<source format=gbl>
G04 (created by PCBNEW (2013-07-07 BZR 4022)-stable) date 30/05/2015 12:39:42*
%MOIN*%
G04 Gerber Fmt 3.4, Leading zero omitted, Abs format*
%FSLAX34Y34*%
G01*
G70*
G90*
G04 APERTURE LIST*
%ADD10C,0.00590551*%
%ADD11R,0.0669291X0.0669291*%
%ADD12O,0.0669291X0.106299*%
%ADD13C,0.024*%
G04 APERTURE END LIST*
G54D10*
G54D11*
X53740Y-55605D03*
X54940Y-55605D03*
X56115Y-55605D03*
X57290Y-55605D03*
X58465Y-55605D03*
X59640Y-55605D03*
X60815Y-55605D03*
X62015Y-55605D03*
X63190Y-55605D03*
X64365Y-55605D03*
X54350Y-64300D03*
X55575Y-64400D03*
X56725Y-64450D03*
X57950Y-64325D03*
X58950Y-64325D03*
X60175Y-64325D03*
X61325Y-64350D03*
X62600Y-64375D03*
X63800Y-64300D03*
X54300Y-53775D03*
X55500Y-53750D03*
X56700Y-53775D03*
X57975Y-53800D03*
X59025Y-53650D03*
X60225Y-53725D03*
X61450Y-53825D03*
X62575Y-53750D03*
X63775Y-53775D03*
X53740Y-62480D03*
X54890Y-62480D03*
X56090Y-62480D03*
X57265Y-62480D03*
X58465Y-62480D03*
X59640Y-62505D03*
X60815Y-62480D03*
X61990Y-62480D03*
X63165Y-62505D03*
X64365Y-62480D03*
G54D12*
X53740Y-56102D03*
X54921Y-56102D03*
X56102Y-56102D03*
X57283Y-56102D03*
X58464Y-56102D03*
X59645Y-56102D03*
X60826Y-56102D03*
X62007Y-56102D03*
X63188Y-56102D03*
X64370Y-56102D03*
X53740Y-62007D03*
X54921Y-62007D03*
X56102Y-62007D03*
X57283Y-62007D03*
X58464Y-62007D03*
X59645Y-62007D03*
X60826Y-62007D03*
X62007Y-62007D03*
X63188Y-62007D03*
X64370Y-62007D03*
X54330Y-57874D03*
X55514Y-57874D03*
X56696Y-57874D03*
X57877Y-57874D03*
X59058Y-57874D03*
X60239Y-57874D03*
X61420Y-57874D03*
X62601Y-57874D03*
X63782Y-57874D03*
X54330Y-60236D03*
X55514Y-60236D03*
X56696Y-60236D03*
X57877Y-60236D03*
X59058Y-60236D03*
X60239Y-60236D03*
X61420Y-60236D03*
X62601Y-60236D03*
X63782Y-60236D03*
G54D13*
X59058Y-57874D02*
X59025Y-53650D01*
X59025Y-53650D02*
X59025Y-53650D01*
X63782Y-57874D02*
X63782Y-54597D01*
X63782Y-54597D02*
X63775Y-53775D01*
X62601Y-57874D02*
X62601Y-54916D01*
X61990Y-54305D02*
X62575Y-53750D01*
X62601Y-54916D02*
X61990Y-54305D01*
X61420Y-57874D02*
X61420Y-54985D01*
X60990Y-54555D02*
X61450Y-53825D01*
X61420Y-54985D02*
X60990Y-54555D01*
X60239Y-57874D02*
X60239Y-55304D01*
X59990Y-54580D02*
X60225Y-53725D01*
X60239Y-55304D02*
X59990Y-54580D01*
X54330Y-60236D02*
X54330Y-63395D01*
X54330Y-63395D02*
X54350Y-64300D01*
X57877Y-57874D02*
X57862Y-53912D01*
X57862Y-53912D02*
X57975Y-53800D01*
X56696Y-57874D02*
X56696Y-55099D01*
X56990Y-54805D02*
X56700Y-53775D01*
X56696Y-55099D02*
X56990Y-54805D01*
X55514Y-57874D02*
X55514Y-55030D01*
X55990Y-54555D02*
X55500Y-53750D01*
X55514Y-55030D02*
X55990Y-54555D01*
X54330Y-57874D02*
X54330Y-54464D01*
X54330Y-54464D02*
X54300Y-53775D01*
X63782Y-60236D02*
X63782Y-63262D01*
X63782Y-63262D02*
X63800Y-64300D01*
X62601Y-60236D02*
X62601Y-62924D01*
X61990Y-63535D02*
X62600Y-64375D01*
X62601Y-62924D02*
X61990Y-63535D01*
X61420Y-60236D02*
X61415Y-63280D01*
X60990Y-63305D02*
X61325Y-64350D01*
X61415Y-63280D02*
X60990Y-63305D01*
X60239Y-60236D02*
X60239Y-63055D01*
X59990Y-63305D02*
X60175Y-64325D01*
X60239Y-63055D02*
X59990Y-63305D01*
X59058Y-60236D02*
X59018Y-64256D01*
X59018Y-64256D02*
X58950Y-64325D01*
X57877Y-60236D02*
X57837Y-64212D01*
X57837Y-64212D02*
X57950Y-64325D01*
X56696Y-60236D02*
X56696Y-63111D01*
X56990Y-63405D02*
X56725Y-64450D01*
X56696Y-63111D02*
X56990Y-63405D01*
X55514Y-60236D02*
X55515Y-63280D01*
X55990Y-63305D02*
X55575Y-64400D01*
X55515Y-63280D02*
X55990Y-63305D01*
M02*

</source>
* * *
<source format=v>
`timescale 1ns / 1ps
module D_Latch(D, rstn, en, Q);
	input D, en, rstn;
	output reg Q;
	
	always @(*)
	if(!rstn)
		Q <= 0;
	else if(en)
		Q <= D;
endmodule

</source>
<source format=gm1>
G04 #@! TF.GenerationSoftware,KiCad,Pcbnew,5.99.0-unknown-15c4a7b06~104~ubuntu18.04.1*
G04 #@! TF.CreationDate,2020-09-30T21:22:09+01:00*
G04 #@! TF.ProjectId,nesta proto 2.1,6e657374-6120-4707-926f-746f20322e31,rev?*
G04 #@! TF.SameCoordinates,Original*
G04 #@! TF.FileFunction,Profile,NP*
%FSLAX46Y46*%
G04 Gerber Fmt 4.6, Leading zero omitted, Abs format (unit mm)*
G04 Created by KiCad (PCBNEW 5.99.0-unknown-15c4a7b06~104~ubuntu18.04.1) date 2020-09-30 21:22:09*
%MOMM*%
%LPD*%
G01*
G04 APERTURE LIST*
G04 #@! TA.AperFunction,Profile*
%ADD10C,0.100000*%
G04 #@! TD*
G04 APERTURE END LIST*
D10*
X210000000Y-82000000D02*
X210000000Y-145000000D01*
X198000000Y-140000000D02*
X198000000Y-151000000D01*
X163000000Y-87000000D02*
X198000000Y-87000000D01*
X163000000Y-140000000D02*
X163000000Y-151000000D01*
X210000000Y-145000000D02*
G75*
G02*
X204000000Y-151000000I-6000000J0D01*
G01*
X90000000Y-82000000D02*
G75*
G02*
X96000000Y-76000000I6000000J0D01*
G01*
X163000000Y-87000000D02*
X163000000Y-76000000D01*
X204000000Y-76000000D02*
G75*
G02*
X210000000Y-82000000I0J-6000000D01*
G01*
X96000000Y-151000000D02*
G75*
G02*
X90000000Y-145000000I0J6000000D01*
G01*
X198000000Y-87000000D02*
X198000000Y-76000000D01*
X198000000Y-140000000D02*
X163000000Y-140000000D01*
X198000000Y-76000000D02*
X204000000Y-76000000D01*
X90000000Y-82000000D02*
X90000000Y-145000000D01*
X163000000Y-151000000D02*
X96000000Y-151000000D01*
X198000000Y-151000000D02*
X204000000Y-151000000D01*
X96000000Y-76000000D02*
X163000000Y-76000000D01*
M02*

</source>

> [Directions for this task] When a line of the material holds the string "zero", copy that line.

> [Expected answer]
G04 Gerber Fmt 3.4, Leading zero omitted, Abs format*
G04 Gerber Fmt 4.6, Leading zero omitted, Abs format (unit mm)*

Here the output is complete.